- Dr. Seuss
I just want to say that I am extremely fortunate to have had the past three weeks that I have. Between having our visitors, spending time in Texas, and then being in NYC and Boston, I have definitely been off to great places!
I will start by sharing my trip to NYC with my younger sister for her Spring break. What an amazingly awesome and intimidating city! I had forgotten how large it was and how many ways there were to get lost.
View of Manhattan from Brooklyn
We did so many things that it will be impossible to blog here without rambling so I will just give you highlights and insights from our trip to the Big Apple.
|Grand Central Station|
|Battery Wharf overlooking Ellis Island|
|Ventured all over NYC with our good friend Alex|
We also met up with our friend Ariel and explored Central Park!
The most touching and memorable experience in NYC was a visit to the 9/11 Memorial located at ground zero where the two towers stood twelve years ago.
I remember very vividly where I was when the towers fell on September 11, 2001. I was in my 7th grade English class. People were running down the halls screaming that the twin towers had fallen in New York City. I had no idea of the magnitude of devastation that had just rocked our country. Everything seemed to stop, we sat on our desks and watched the silent TVs with captions as our teacher explained to us what terrorism is.
The 9/11 memorial opened September 2011 just ten years after the attacks. What an amazing tribute to those who were effected by the tragedy, which I highly suggest to anyone visiting NYC. At the very end of our time in the outdoor memorial, Cati and I just happened to pick up a brochure which explained the memorial, where we were introduced to the "Survivor Tree".

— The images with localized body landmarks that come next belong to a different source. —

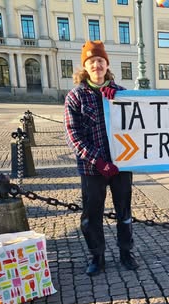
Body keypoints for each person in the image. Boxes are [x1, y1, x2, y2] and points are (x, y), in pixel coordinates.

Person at [64, 40, 139, 276]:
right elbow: (74, 135)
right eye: (91, 61)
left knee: (124, 211)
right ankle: (97, 256)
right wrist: (98, 160)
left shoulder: (121, 93)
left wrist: (119, 102)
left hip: (121, 164)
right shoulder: (76, 96)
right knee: (92, 214)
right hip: (92, 168)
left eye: (100, 61)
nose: (96, 65)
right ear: (85, 67)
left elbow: (137, 126)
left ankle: (126, 252)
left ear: (107, 64)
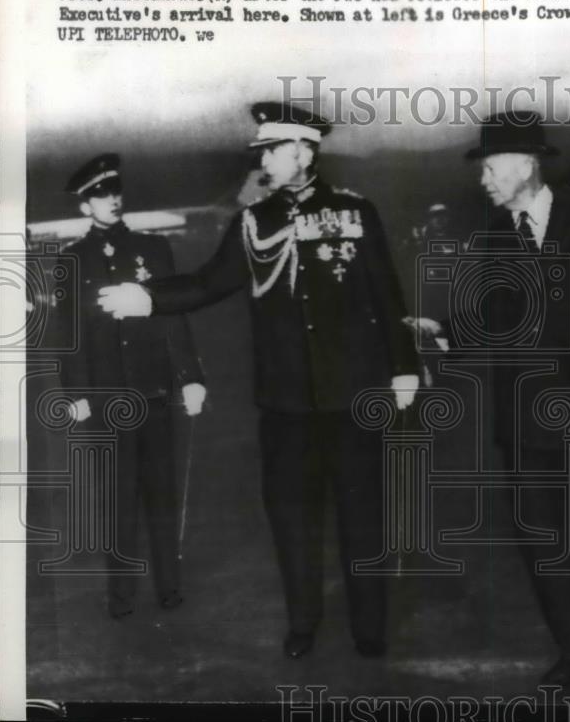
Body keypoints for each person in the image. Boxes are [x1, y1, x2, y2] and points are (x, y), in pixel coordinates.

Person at [96, 103, 420, 658]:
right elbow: (206, 283)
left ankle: (369, 629)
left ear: (302, 149)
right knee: (292, 520)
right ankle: (303, 623)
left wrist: (405, 365)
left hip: (355, 397)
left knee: (363, 517)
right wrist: (147, 299)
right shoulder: (254, 221)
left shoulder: (356, 212)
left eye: (272, 149)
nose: (264, 159)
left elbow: (386, 296)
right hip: (286, 403)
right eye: (263, 151)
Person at [434, 110, 570, 687]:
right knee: (541, 535)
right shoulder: (499, 235)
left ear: (528, 165)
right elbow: (494, 313)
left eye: (492, 168)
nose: (484, 180)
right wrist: (444, 331)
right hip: (522, 415)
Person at [56, 153, 206, 619]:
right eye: (102, 195)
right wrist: (76, 394)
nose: (113, 200)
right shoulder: (71, 260)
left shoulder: (154, 250)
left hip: (154, 392)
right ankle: (121, 596)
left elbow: (174, 318)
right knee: (117, 501)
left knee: (162, 496)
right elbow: (69, 334)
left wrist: (191, 377)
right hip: (104, 398)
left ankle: (169, 589)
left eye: (116, 191)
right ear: (85, 206)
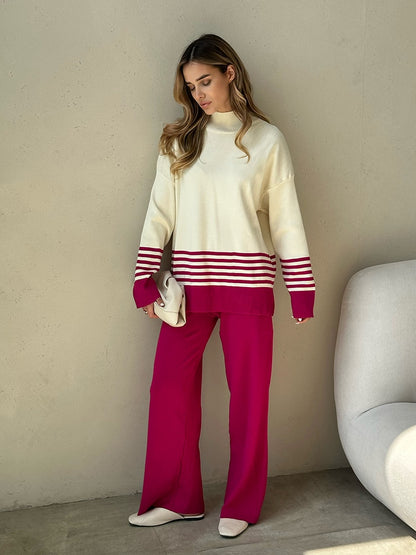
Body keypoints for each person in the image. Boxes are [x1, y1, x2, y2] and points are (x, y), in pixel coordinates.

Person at [128, 33, 315, 539]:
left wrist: (300, 287)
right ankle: (178, 499)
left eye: (205, 81)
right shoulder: (179, 142)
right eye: (191, 87)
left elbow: (286, 219)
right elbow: (159, 213)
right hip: (187, 290)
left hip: (248, 287)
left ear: (230, 73)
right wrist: (144, 278)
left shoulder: (268, 140)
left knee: (249, 401)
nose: (199, 94)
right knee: (169, 391)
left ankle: (242, 504)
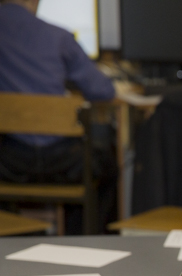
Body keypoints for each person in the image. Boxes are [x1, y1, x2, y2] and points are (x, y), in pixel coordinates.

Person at [0, 0, 117, 232]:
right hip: (63, 164)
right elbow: (103, 91)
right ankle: (83, 235)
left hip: (8, 163)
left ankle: (15, 234)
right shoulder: (58, 37)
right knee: (108, 159)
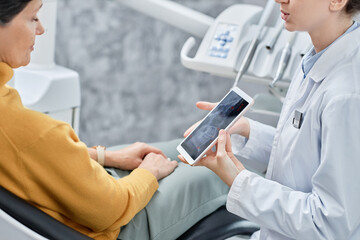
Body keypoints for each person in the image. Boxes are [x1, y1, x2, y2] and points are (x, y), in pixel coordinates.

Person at [0, 0, 229, 239]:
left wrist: (105, 156)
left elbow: (34, 156)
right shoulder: (31, 131)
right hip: (115, 225)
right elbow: (112, 209)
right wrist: (149, 173)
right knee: (218, 170)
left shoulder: (20, 126)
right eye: (33, 18)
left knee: (182, 150)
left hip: (81, 199)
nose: (41, 29)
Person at [179, 0, 360, 239]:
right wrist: (246, 130)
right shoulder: (318, 56)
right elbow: (309, 153)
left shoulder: (347, 94)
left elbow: (330, 226)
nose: (278, 0)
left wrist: (238, 181)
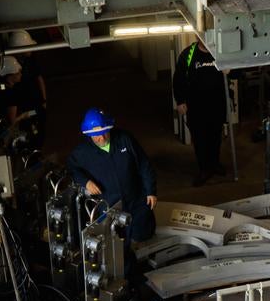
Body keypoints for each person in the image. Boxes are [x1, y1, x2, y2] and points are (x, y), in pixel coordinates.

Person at [67, 108, 158, 241]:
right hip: (109, 205)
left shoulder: (125, 139)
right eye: (97, 135)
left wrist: (151, 191)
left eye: (104, 132)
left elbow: (144, 164)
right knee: (115, 243)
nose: (102, 137)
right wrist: (85, 182)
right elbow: (72, 168)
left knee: (144, 235)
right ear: (88, 134)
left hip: (136, 199)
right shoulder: (82, 152)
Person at [173, 39, 229, 185]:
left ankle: (215, 164)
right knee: (200, 138)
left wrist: (230, 70)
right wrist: (180, 101)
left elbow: (236, 74)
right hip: (196, 106)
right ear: (198, 37)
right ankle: (204, 169)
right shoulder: (188, 54)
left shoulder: (220, 52)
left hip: (217, 104)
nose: (206, 40)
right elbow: (178, 78)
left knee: (215, 136)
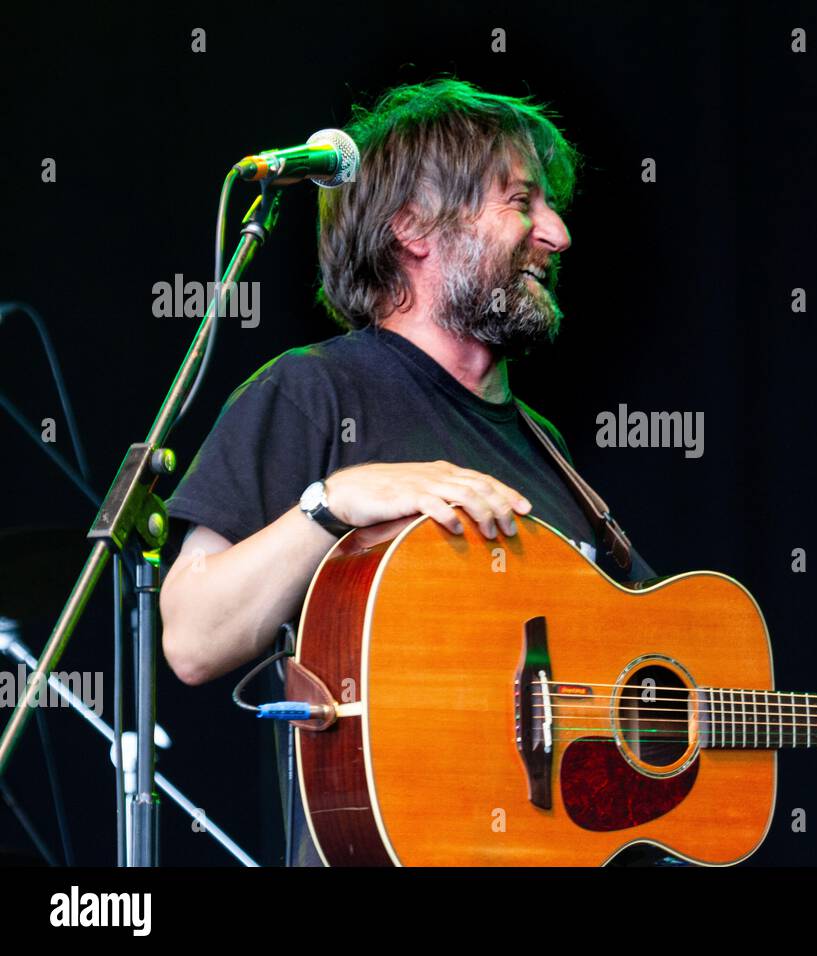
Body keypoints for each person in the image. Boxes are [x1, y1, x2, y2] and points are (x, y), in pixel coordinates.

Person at [158, 78, 658, 865]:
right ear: (414, 227)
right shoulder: (311, 392)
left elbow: (640, 683)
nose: (556, 234)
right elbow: (191, 636)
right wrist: (336, 501)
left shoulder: (545, 445)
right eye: (521, 202)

The Survivor Tree is an unmarked Callery Pear in the middle of the 9/11 memorial, and is the only tree that is not an Oak in the memorial. The story of this tree is inspiring, and along with the rest of the memorial, was very touching. This tree is called the Survivor Tree because of it's history. It was originally planted in the 1970's on the area that we now know as Ground Zero. This tree was found in the rubble crushed, burnt, and with torn roots. It had been reduced to an eight foot stump that appeared to be lifeless. A nursery in the Bronx took the tree and nursed it back to health over a period of ten years. The tree was then uprooted and damaged during hurricane Irene, but it now standing a strong and firm 30 feet tall.
There was no written explanation for the tree's symbolism, but then again there is none needed. This beautiful tree is a testament to our faith. It is a reminder that our spirit is indestructible and that with time we can rebuild and heal. Our scars tell a story that have the ability to bring us together.